== How to complete this task ==
All that should be output is the block of lines below from the line with "3.50 | 22 x 30 |" to the line with "CDM Cornell Dubilier", both included, exactly as written.

-*-*-

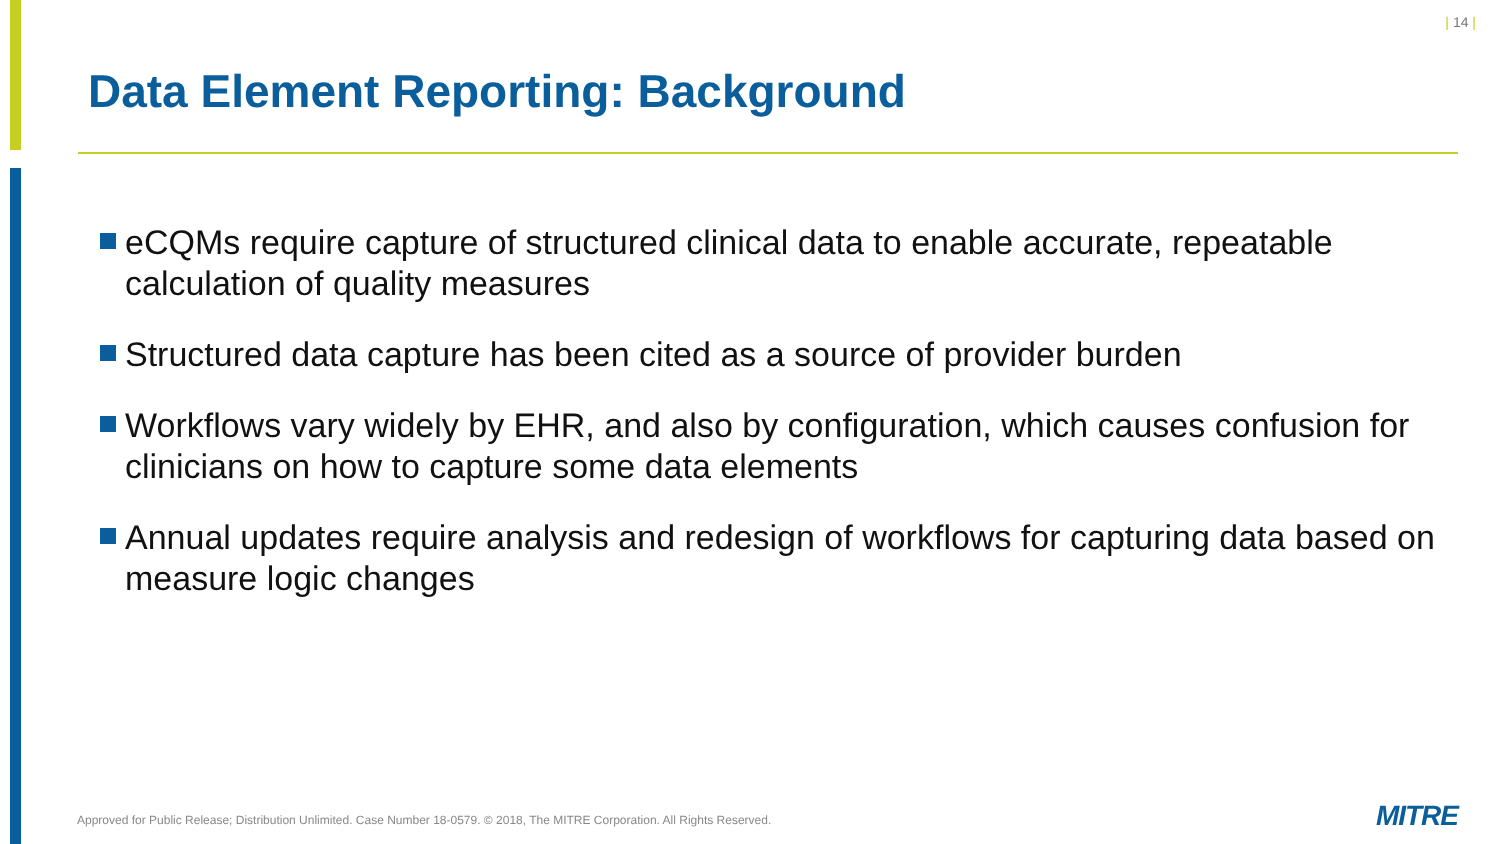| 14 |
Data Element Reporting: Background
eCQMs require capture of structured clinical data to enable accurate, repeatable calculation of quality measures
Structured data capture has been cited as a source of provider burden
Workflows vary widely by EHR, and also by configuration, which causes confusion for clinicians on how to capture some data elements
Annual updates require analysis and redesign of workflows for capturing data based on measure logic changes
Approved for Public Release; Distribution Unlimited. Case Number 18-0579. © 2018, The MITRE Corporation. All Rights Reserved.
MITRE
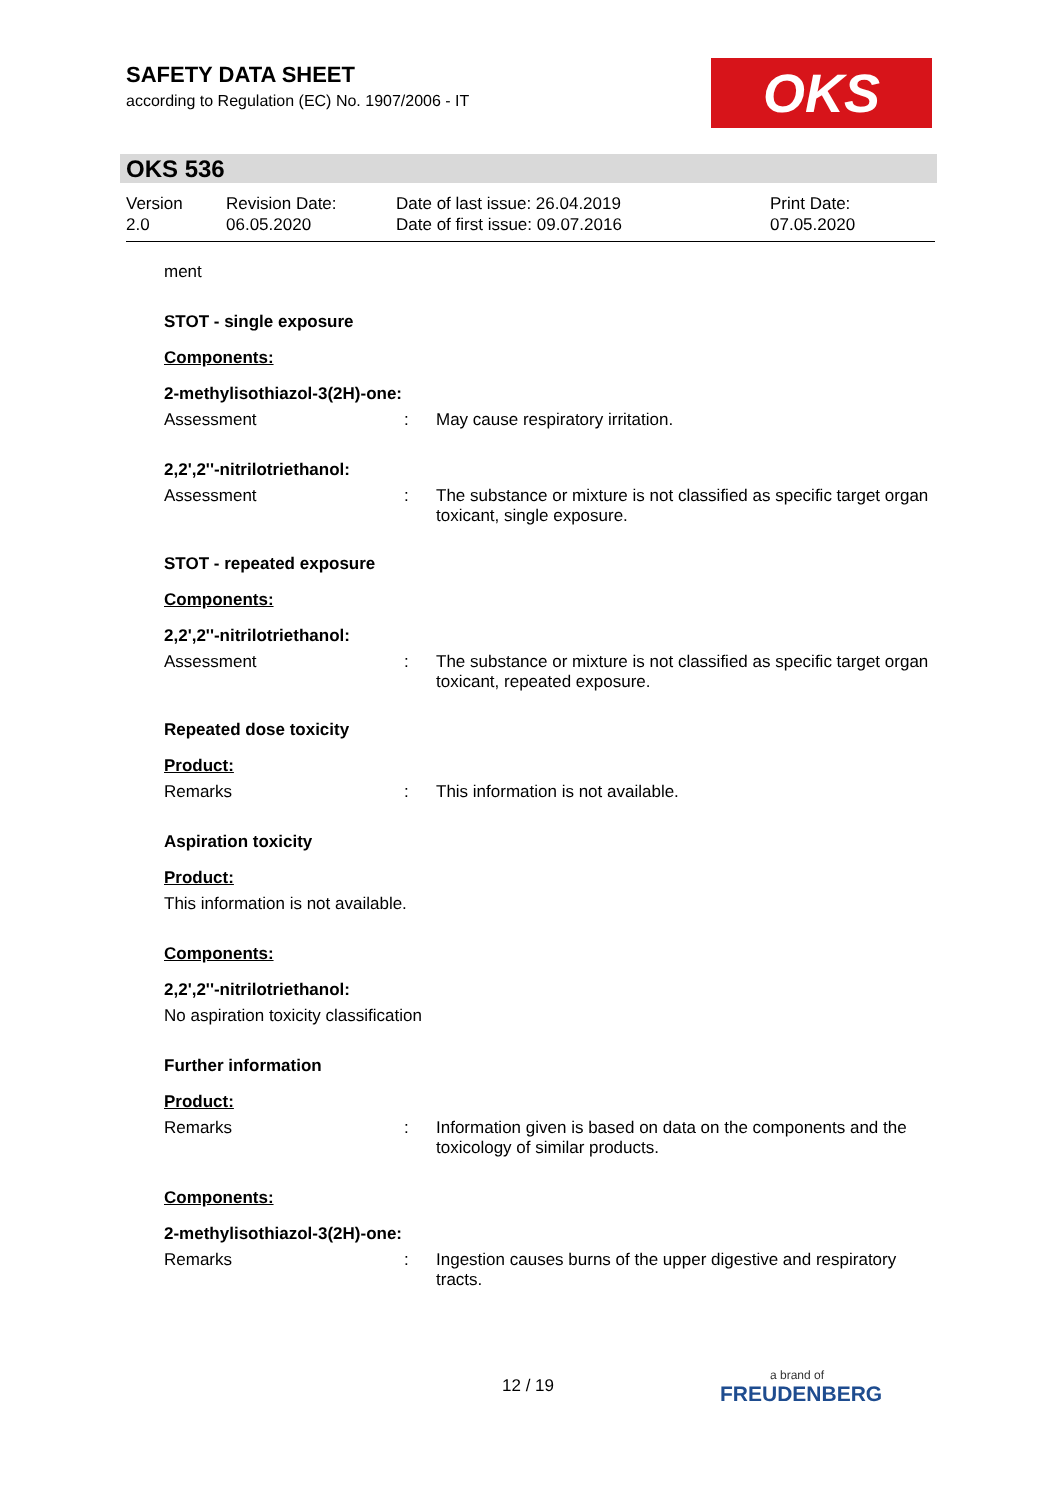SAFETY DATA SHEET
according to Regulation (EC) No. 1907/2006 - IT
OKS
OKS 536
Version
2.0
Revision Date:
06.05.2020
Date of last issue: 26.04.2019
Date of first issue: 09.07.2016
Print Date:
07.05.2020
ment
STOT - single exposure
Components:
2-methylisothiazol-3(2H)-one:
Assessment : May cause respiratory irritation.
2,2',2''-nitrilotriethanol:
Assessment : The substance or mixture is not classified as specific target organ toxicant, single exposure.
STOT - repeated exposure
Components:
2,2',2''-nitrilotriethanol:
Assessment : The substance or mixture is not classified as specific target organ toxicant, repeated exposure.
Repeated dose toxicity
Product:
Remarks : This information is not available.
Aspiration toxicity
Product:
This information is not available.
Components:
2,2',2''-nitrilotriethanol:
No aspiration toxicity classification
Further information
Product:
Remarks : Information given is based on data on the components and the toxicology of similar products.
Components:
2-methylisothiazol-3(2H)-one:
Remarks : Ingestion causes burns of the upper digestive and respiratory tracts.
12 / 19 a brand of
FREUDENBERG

-*-*-

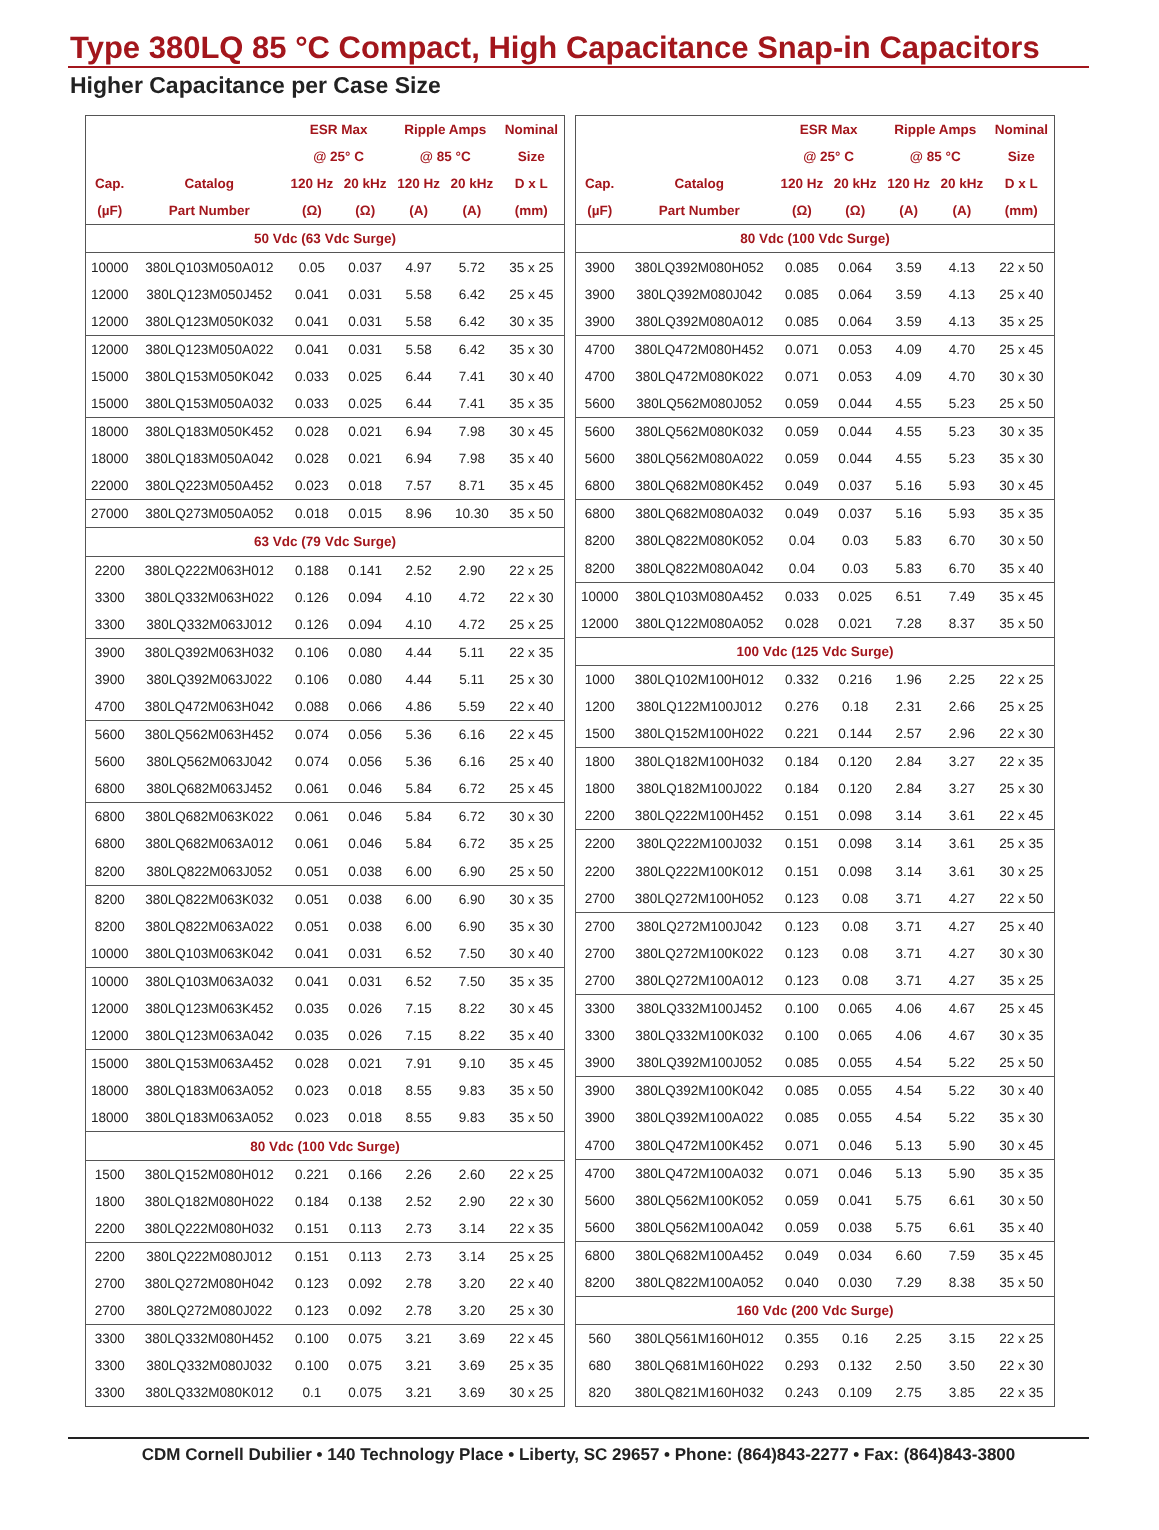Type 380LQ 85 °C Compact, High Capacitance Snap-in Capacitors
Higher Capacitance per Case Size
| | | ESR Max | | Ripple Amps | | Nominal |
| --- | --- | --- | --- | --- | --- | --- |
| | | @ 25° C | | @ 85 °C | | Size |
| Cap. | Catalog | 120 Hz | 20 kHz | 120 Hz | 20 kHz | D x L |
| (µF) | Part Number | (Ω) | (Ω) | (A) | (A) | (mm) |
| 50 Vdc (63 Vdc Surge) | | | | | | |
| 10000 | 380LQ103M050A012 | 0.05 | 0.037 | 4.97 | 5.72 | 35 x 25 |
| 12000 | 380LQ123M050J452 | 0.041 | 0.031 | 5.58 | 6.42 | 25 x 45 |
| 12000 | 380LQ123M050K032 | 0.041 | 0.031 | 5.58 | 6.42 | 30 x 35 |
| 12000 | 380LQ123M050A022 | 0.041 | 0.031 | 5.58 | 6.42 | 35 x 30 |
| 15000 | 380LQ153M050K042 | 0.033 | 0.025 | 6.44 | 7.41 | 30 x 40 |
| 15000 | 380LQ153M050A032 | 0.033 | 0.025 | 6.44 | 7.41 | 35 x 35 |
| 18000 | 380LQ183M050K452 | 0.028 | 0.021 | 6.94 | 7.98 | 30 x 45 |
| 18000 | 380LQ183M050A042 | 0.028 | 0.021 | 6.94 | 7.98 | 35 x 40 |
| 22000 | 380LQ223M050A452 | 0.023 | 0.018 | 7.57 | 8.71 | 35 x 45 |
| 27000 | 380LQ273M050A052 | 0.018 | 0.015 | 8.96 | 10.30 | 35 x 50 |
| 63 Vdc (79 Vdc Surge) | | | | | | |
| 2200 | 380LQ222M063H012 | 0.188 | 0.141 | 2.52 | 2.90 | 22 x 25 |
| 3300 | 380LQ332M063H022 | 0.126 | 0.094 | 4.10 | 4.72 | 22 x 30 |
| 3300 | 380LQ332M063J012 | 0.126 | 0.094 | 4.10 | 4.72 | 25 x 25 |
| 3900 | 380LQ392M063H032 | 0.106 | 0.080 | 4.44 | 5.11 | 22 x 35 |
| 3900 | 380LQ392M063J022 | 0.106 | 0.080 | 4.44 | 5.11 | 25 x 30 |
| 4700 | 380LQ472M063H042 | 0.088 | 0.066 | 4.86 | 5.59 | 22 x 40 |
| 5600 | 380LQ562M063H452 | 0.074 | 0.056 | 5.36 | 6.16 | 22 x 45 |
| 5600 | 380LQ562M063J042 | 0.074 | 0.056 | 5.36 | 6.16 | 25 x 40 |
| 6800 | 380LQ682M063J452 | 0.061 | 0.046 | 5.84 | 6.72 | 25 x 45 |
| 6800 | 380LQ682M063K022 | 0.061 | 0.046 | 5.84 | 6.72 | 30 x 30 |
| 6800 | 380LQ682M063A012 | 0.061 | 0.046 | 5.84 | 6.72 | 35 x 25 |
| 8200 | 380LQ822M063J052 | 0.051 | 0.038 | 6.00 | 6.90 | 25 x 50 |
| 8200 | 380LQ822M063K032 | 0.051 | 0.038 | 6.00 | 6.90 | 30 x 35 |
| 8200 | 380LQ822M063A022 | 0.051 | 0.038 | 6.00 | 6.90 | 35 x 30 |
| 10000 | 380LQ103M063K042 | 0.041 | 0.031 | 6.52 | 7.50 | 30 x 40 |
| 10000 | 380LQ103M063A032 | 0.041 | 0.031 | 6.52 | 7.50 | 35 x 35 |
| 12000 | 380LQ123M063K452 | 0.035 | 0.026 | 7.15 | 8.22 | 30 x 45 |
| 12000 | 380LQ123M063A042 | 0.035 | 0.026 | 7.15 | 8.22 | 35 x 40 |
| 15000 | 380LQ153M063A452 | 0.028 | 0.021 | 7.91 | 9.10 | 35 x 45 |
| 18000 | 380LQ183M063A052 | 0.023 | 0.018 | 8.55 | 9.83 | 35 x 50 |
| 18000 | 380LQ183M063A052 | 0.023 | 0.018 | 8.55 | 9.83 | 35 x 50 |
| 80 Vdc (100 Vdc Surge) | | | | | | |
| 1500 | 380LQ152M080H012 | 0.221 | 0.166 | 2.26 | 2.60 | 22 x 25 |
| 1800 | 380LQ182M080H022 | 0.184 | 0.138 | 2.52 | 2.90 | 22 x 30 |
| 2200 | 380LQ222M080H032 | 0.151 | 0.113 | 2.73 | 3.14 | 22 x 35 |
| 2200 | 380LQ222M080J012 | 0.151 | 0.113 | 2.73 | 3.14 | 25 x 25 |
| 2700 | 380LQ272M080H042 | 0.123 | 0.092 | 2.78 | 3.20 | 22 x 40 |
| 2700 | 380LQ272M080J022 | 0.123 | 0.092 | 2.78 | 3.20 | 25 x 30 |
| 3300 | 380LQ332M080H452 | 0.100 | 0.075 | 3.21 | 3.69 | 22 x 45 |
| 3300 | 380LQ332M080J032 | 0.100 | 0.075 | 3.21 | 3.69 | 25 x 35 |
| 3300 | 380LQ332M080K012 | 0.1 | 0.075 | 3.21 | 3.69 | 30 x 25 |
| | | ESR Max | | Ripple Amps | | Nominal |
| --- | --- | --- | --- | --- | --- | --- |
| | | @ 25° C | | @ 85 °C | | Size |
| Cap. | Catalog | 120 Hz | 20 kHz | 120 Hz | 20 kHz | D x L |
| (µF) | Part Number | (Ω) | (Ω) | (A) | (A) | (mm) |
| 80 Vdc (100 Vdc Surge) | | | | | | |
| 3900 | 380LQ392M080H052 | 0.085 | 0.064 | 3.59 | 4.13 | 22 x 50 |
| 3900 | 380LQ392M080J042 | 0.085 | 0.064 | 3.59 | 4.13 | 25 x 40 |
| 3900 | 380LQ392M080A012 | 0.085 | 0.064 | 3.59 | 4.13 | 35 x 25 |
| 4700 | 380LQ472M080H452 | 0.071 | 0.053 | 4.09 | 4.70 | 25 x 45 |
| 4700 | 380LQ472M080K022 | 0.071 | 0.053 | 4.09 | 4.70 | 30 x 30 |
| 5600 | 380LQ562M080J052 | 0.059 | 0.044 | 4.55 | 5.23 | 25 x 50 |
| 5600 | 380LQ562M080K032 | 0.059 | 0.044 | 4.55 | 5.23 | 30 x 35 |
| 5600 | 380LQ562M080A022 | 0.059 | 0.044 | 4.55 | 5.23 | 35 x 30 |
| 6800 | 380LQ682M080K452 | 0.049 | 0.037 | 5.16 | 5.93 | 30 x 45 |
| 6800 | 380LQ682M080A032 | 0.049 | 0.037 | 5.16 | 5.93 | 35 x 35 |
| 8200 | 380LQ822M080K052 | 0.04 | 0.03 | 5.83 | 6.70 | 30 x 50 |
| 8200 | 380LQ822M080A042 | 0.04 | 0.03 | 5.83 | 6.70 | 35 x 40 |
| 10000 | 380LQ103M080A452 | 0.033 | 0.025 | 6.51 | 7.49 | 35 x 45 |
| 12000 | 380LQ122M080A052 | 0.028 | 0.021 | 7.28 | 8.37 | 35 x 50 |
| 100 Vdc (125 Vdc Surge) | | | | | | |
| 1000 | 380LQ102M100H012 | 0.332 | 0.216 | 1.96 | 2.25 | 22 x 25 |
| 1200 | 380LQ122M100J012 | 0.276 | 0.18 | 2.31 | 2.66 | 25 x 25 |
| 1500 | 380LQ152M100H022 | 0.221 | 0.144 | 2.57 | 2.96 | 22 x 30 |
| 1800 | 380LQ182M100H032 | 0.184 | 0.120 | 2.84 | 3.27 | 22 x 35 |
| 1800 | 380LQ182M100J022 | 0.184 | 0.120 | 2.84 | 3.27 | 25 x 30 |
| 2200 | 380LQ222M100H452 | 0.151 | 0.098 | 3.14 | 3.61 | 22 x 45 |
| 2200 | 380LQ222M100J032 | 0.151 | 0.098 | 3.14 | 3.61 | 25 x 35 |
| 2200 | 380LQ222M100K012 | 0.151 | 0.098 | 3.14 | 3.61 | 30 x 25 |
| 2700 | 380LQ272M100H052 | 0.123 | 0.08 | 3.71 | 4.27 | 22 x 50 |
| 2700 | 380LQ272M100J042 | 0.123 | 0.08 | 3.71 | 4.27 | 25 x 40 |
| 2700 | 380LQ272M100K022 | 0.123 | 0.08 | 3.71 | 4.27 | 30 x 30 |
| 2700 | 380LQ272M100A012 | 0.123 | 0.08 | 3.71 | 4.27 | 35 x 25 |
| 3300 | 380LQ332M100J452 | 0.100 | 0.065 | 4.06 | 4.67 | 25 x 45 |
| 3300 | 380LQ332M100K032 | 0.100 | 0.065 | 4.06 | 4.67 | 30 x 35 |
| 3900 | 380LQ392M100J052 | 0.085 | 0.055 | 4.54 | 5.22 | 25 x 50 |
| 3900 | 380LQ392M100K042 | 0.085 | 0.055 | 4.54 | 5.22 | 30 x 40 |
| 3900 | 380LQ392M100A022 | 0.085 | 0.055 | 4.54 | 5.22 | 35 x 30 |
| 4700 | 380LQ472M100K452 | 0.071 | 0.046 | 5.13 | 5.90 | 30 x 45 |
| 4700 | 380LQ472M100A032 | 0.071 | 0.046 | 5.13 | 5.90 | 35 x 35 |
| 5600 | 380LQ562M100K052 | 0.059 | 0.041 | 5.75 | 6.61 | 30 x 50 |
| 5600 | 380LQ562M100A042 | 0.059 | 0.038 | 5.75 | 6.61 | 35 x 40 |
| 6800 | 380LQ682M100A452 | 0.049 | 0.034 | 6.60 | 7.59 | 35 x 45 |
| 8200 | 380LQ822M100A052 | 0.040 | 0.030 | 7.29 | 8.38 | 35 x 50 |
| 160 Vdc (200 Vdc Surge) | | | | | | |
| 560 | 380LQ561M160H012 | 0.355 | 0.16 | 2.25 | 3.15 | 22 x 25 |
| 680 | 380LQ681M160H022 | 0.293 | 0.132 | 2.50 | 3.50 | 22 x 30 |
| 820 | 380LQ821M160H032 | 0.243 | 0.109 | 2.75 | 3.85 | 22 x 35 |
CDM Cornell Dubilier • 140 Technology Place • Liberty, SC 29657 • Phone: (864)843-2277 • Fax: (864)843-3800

-*-*-

== Result ==
| 680 | 380LQ681M160H022 | 0.293 | 0.132 | 2.50 | 3.50 | 22 x 30 |
| 820 | 380LQ821M160H032 | 0.243 | 0.109 | 2.75 | 3.85 | 22 x 35 |
CDM Cornell Dubilier • 140 Technology Place • Liberty, SC 29657 • Phone: (864)843-2277 • Fax: (864)843-3800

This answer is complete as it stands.